Меня особенно радовало, что качества коллектива чекистов очень легко и просто разъясняли многие неясности и неточности в том воображаемом образце, который до сих пор направлял мою работу. Так, например, я стал в тончайших деталях уяснять себе до сих пор таинственную для меня область: у чекистов очень высокий интеллект и образование никаким образом не принимали ненавистных для меня особенностей российской интеллигентщины[259]. Я и раньше знал, что это должно быть так, но как это выражается в живых движениях личности, представить было трудно. А теперь я получил возможность изучить речь, пути логических ходов, новую форму интеллектуальной эмоции, новые диспозиции вкусов, новые структуры нервов и – самое главное – новую форму использования идеала. Как известно, у наших интеллигентов идеал похож на нахального квартиранта: он занял чужую жилплощадь, денег не платит, ябедничает, въедается всем в печенки, все пищат от его соседства и стараются выбраться подальше от идеала. Теперь я видел другое: идеал не квартирант, а хороший администратор, он уважает соседский труд, он заботится о ремонте, об отоплении, у него всем удобно и приятно работать. Во-вторых, меня заинтересовала структура принципиальности. Чекисты очень принципиальные люди, но у них принцип не является повязкой на глазах, как у некоторых моих «приятелей». У чекистов принцип – измерительный прибор, которым они пользуются так же спокойно, как часами, без волокиты, но и без поспешности угорелой кошки. Я увидел наконец нормальную жизнь принципа и убедился окончательно, что мое отвращение к принципиальности интеллигентов было правильное. Ведь давно известно: когда интеллигент что-нибудь делает из принципа, это значит, что через полчаса и он сам, и все окружающие должны принимать валерьянку.
Увидел я и много других особенностей и отдельной личности и коллектива: и всепроникающую бодрость, и немногословие, и отвращение к штампам, и четкость в работе и в движении, и неспособность разваливаться на диване или укладывать живот на стол, и даже маленькую дозу военизации, и, наконец, веселую, но безграничную работоспособность, без жертвенной мины и ханжества, без намека на отвратительную повадку «святой жертвы». И наконец, я увидел и ощутил осязанием то драгоценное вещество, которое не могу назвать иначе, как социальным клеем: это чувство общественной перспективы, умение в каждый момент работы видеть всех членов коллектива, это постоянное знание о больших всеобщих целях, знание, которое все же никогда не принимает характера доктринерства и болтливого, пустого вяканья.
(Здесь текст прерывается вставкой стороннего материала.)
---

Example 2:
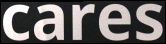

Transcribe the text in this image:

cares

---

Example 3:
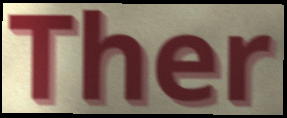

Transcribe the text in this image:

Ther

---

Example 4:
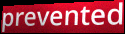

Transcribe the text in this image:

prevented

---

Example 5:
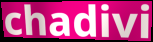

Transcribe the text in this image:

chadiviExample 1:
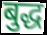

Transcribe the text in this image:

बुद्ध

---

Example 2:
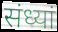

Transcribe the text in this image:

संध्यां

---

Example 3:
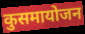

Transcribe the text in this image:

कुसमायोजन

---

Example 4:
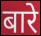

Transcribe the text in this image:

बारे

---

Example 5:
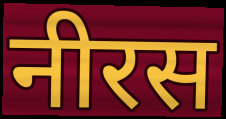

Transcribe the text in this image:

नीरस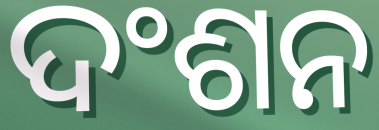
ଦଂଶନ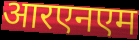
आरएनएमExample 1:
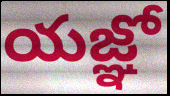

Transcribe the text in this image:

యజ్ఞో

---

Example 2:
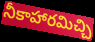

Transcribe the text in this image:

నీకాహారమిచ్చి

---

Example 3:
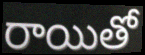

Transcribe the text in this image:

రాయితో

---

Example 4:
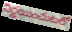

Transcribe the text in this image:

నిర్ణయించుటలో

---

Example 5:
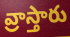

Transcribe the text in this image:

వ్రాస్తారు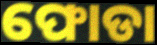
ଫୋଡା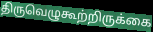
திருவெழுகூற்றிருக்கை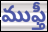
ముఫ్తీ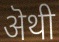
ऄथीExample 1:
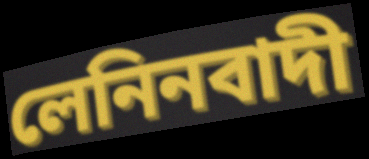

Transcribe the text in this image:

লেনিনবাদী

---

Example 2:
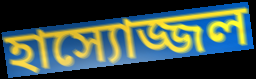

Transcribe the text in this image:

হাস্যোজ্জল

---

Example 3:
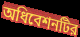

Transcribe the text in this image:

অধিবেশনটির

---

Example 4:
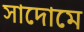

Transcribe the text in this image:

সাদোমে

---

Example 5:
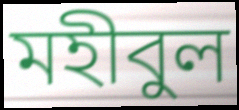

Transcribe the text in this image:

মহীবুল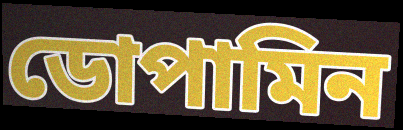
ডোপামিন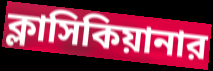
ক্লাসিকিয়ানার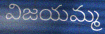
విజయమ్మ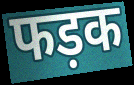
फड़कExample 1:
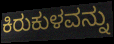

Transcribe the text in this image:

ಕಿರುಕುಳವನ್ನು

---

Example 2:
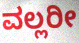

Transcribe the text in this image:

ವಲ್ಲರೀ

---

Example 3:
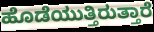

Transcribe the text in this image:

ಹೊಡೆಯುತ್ತಿರುತ್ತಾರೆ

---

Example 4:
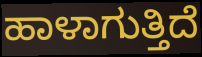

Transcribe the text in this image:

ಹಾಳಾಗುತ್ತಿದೆ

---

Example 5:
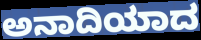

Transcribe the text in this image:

ಅನಾದಿಯಾದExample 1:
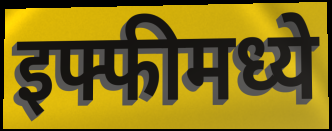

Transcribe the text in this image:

इफ्फीमध्ये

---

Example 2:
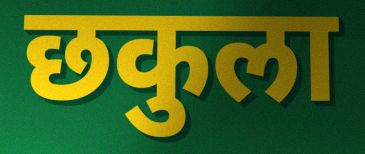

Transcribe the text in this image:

छकुला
И этот социальный клей не покупался в киоске на пять копеек только для конференций и съездов, это не форма вежливого, улыбающегося трения с ближайшим соседом, это действительная общность, это единство движения и работы, ответственности и помощи, это единство традиций.
Становясь предметом особой заботы коллектива чекистов, дзержинцы попадали в счастливые условия: им оставалось только смотреть. А мне уже не нужно было продолжать с разгону биться головой о стену, чтобы убеждать начальство, что человек должен уметь пользоваться носовым платком.
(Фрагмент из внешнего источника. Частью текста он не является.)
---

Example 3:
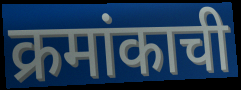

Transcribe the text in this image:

क्रमांकाची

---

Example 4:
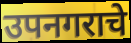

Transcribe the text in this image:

उपनगराचे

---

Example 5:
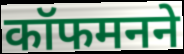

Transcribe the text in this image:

कॉफमनने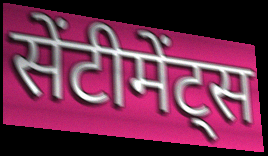
सेंटीमेंट्सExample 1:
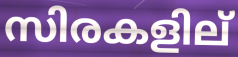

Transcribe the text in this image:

സിരകളില്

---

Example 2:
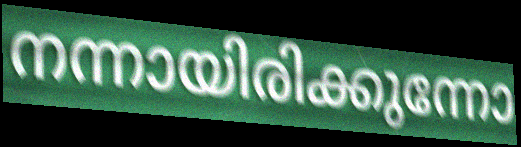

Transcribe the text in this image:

നന്നായിരിക്കുന്നോ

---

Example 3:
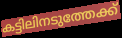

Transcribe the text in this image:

കട്ടിലിനടുത്തേക്ക്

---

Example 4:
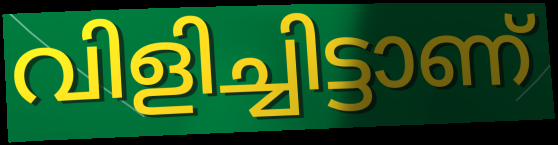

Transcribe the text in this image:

വിളിച്ചിട്ടാണ്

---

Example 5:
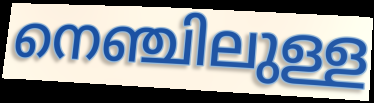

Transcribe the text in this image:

നെഞ്ചിലുള്ള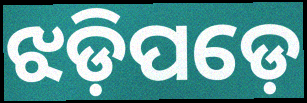
ଝଡ଼ିପଡ଼େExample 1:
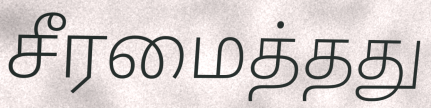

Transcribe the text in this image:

சீரமைத்தது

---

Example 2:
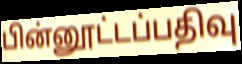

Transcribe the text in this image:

பின்னூட்டப்பதிவு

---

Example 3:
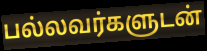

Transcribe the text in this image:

பல்லவர்களுடன்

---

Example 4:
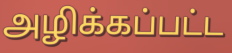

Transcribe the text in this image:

அழிக்கப்பட்ட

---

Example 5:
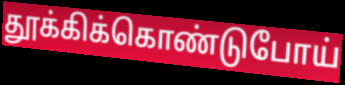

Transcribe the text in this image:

தூக்கிக்கொண்டுபோய்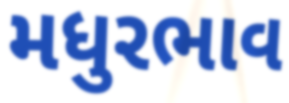
મધુરભાવ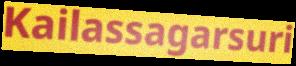
Kailassagarsuri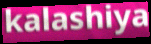
kalashiyaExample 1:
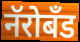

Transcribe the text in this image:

नॅरोबँड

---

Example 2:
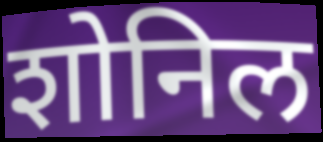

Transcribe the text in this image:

शोनिल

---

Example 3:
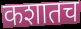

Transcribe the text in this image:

कशातच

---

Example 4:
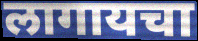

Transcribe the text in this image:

लागायचा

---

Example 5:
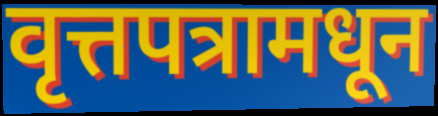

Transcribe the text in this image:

वृत्तपत्रामधूनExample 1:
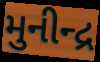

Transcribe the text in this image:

મુનીન્દ્ર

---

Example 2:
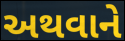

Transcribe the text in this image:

અથવાને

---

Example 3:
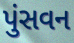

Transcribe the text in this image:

પુંસવન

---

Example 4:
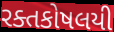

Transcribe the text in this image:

રક્તકોષલયી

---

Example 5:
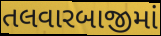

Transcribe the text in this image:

તલવારબાજીમાં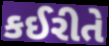
કઈરીતે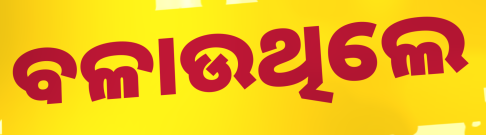
ବଳାଉଥିଲେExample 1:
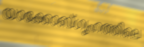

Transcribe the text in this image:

യാക്കോബ്ഗൃഹത്തിലെ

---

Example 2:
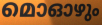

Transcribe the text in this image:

മൊഓഴും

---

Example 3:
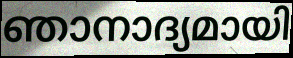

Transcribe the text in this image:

ഞാനാദ്യമായി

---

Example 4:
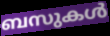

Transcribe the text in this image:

ബസുകൾ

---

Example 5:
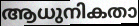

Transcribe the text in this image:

ആധുനികതാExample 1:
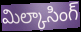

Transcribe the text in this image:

మిల్కాసింగ్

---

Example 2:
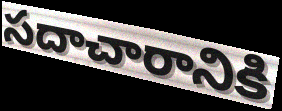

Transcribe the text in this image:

సదాచారానికి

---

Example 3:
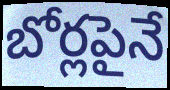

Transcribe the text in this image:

బోర్లపైనే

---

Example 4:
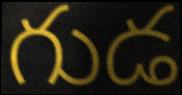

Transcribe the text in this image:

గుడ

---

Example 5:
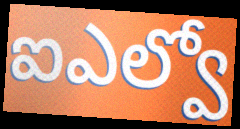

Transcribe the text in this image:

ఐఎల్వోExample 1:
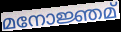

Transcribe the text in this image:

മനോജ്ഞമ്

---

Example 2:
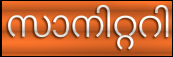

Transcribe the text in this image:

സാനിറ്ററി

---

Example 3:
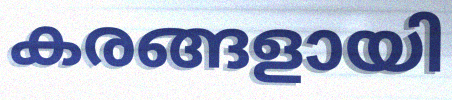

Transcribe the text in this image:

കരങ്ങളായി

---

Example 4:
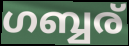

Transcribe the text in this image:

ഗബ്ബര്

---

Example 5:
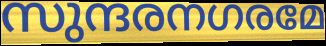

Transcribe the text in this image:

സുന്ദരനഗരമേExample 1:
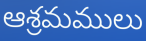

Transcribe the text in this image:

ఆశ్రమములు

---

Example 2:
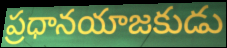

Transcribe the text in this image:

ప్రధానయాజకుడు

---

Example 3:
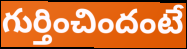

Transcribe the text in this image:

గుర్తించిందంటే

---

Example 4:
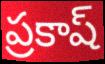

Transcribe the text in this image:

ప్రకాష్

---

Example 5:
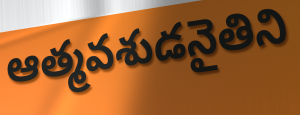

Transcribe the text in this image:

ఆత్మవశుడనైతినిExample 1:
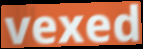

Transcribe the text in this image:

vexed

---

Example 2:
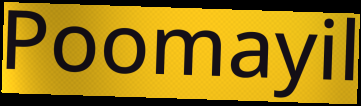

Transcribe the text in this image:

Poomayil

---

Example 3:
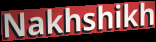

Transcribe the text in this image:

Nakhshikh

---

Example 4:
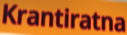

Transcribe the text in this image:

Krantiratna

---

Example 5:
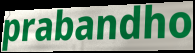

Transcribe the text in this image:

prabandho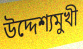
উদ্দেশ্যমুখী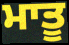
ਮਾਤੂ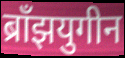
ब्राँझयुगीनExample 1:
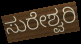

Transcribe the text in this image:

ಸುರೇಶ್ವರಿ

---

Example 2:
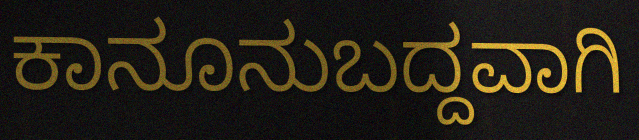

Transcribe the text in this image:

ಕಾನೂನುಬದ್ದವಾಗಿ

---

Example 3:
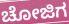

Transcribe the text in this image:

ಚೋಜಿಗ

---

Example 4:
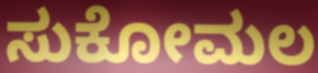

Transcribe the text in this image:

ಸುಕೋಮಲ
Мое удовлетворение было высоким удовлетворением. Стараясь привести его к краткой формуле, я наконец понял: я близко познакомился с настоящими большевиками, я наконец окончательно уверился в том, что моя педагогика – педагогика большевистская, что тип человека, который всегда стоял у меня как образец, не только моя красивая выдумка и мечта, но и настоящая реальная действительность, тем более для меня ощущаемая, что она стала частью моей работы.
В стенах коммуны педагогика начала создаваться и совершенствоваться по непривычным для меня путям – не от книги и превыспренних мыслей, а от бытия и требования здравого смысла[260].
Жизнь коммунаров оказалась вовсе не такой богатой и беззаботной, как думали окружающие. Коммуна не имела и не хотела иметь никакого отношения к Кощею Бессмертному и его скудному кошельку. Чекисты отчисляли из своего жалованья известный процент на содержание коммунаров, но этого было очень мало, и это вообще не нравилось ни нам, ни чекистам.